2 Décembre 2012
Par Saoudi Abdelaziz
En Algérie, on est obligé de parler sans preuves, mais des millions citoyens partagent les tuyaux de ceux qui savent dans l’immense journal souterrain de l’underground médiatique national. Cela ne remonte pas encore à la surface.
Les institutions chargées de recueillir les preuves des actes illicites sont toujours absentes, par contraintes ou par soumission. Les juges et les journalistes ignorent ce qui se passe. L’exercice le plus répandu parmi les journalistes, qui travaillent sous les contraintes opportunistes des patrons de presse privés ou publics et sous la menace de divers articles du code pénal, reste donc l’allusion perfide. Souvent jubilatoire.

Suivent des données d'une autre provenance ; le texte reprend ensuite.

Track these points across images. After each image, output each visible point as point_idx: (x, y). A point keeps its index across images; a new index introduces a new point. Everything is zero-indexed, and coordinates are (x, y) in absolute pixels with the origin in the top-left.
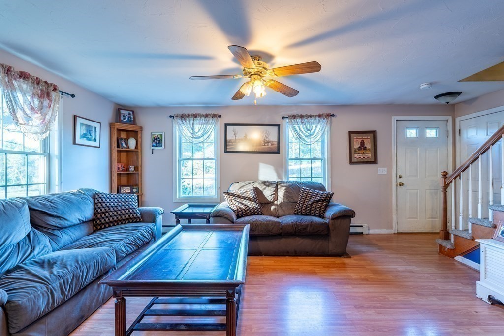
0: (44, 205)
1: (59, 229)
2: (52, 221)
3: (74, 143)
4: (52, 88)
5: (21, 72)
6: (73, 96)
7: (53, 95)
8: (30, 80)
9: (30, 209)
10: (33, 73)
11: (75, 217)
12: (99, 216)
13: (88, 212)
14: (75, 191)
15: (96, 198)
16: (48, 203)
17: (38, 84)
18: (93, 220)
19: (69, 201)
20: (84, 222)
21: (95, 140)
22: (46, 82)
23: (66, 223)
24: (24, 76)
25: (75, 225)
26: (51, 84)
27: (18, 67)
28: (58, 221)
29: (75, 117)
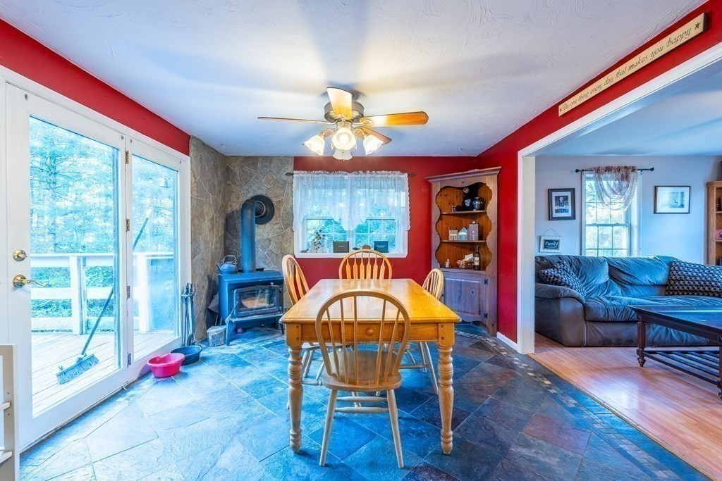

Aïssa Hireche écrit dans l’Expression, “En nous informant, ce jeudi, d'une participation à près de 45%, M.Ould Kablia n'a fait que confirmer ce qu'il pensait déjà. Sans institut de sondage, sans l'aide d'aucun spécialiste, sans recours à aucun logiciel et à aucun modèle de prévision, notre ministre de l'Intérieur a vu juste. Il a été un peu plus précis que beaucoup de grands instituts de sondage du monde. Et, après coup, on comprend parfaitement pourquoi il n'a pas besoin de spécialistes de la prévision ou de centres de sondage. Mais comment a-t-il donc fait pour taper en plein dans le mille? C'est le genre de questions qui, parfois, se posent à vous et qui vous envahissent au point de vous empêcher de dormir, car il faut en convenir, ce n'est pas à la portée de tout le monde de réaliser un tel exploit. Et ce n'est pas tous les jours qu'on en voit”.
Mais il n’y pas que les juges et les journalistes qui manquent de preuves. Les gens de la classe politique sont aussi condamnés à un rôle d’accusation sans faire le pas décisif de la contestation systémique. La secrétaire générale du Parti des travailleurs (PT), Louisa Hanoune. affirme que la fraude a été plus massive que lors des législatives : «Durant cette deuxième épreuve, la nation a échoué parce que le scrutin a été malheureusement entaché de fraude et d'irrégularités». M. Ali Laskri qui n’a pas attendu le résultat du scrutin pour affirmer : « Deux heures avant la fin des opérations de vote, le Front des Forces Socialistes constate, sans surprise, que le scrutin du 29 novembre 2012 est loin de répondre aux standards internationaux en matière de sincérité et de régularité ».
Le ministre de l’Intérieur rétorque : «Il est vrai que nous avons enregistré des incidents, ici et là, mais ils n’ont pas eu d’impact négatif sur le déroulement du scrutin et sur le dépouillement de ses résultats ».Belkhadem, le chef du FLN, n’évoquant la contestation que dans une seule commune, observe, bon prince : «C’est à la justice de faire son travail ».
Dans son analyse d’hier, Kharroubi Habib note : « Le FLN et le RND vont être aux commandes du plus grand nombre de mairies du pays. Leur gestion antérieure des collectivités locales a été tant décriée que les scores qu'ils ont réalisés à l'occasion du renouvellement des APC laissent beaucoup dubitatifs sur la manière dont ils les ont obtenus. La sanction à leur encontre par l'électorat a été donnée pour une probabilité quasi certaine. »
Y aura –t-il des suites judiciaires aux constats effectués par les partis ? La Justice souveraine de M. Belkhadem sera-t-elle cantonnée à l’examen de quelques « cas isolés». Ou bien va-t-on entreprendre par presse, juges, associations et parti interposés, à l’échelle nationale, la mise à plat publique et transparente des mécanismes électoraux, dominés plus que jamais par le pouvoir très compétent des Maîtres du fichier.